Markets are looking out for the naïve consumer – it could be you (some of the time)
“Consumers can be naïve or sophisticated, but not all the time. Even sophisticated consumers make mistakes, and markets are good at finding the instance when that mistake is made.”
Firms are not black boxes
“Because firms are run by humans, they may not always profit-maxmimise.”
“Regulatory remedies rely on people acting in certain ways. If these don’t happen, bad outcomes follow.”
“Behavioural economics can be incorporated into the market.”
Why mindless eating can be a good thing
“It’s easier to change your eating environment than to change your mind.”
“We don’t know what we like, and we don’t know why we do what we do. Both of which are opportunities to change behaviour.”
“In the US, it’s possible to predict a person’s weight based on about nine observable variables in their kitchen.
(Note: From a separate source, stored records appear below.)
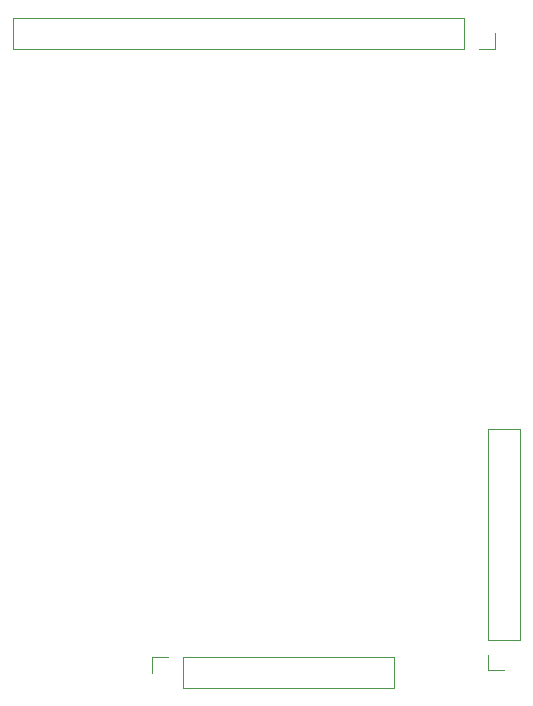
<source format=gbr>
%TF.GenerationSoftware,KiCad,Pcbnew,(5.1.10-1-10_14)*%
%TF.CreationDate,2021-09-23T00:24:02-04:00*%
%TF.ProjectId,BITWISE,42495457-4953-4452-9e6b-696361645f70,rev?*%
%TF.SameCoordinates,Original*%
%TF.FileFunction,Legend,Bot*%
%TF.FilePolarity,Positive*%
%FSLAX46Y46*%
G04 Gerber Fmt 4.6, Leading zero omitted, Abs format (unit mm)*
G04 Created by KiCad (PCBNEW (5.1.10-1-10_14)) date 2021-09-23 00:24:02*
%MOMM*%
%LPD*%
G01*
G04 APERTURE LIST*
%ADD10C,0.120000*%
G04 APERTURE END LIST*
D10*
%TO.C,J4*%
X167834000Y-106874000D02*
X170494000Y-106874000D01*
X167834000Y-124714000D02*
X167834000Y-106874000D01*
X170494000Y-124714000D02*
X170494000Y-106874000D01*
X167834000Y-124714000D02*
X170494000Y-124714000D01*
X167834000Y-125984000D02*
X167834000Y-127314000D01*
X167834000Y-127314000D02*
X169164000Y-127314000D01*
%TO.C,J1*%
X127628000Y-74706000D02*
X127628000Y-72046000D01*
X165788000Y-74706000D02*
X127628000Y-74706000D01*
X165788000Y-72046000D02*
X127628000Y-72046000D01*
X165788000Y-74706000D02*
X165788000Y-72046000D01*
X167058000Y-74706000D02*
X168388000Y-74706000D01*
X168388000Y-74706000D02*
X168388000Y-73376000D01*
%TO.C,J3*%
X159826000Y-126178000D02*
X159826000Y-128838000D01*
X141986000Y-126178000D02*
X159826000Y-126178000D01*
X141986000Y-128838000D02*
X159826000Y-128838000D01*
X141986000Y-126178000D02*
X141986000Y-128838000D01*
X140716000Y-126178000D02*
X139386000Y-126178000D01*
X139386000Y-126178000D02*
X139386000Y-127508000D01*
%TD*%
M02*

</source>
If a cereal box is visible, they are likely to be 20lb heavier than their neighbours.”
Last but not least – a few concluding gems
“When it comes to food, the less you pay, the more you get.”
“If you have to go out of your way to think about healthy eating, you won’t do it.”
“The average British male is eating 200 calories a day more than he needs.”
“It’s important to learn from failure. It’s not just about saying ‘When it works, it’s all down to me and my colleagues. When it doesn’t work, we blame other factors.” You should not be afraid to create a situation in which interventions might fail – you could even give 3 “fails” a year to put in the bank”
“The ancient Greeks were familiar with ‘weakness of the will.’ People do not always do what’s best for themselves.”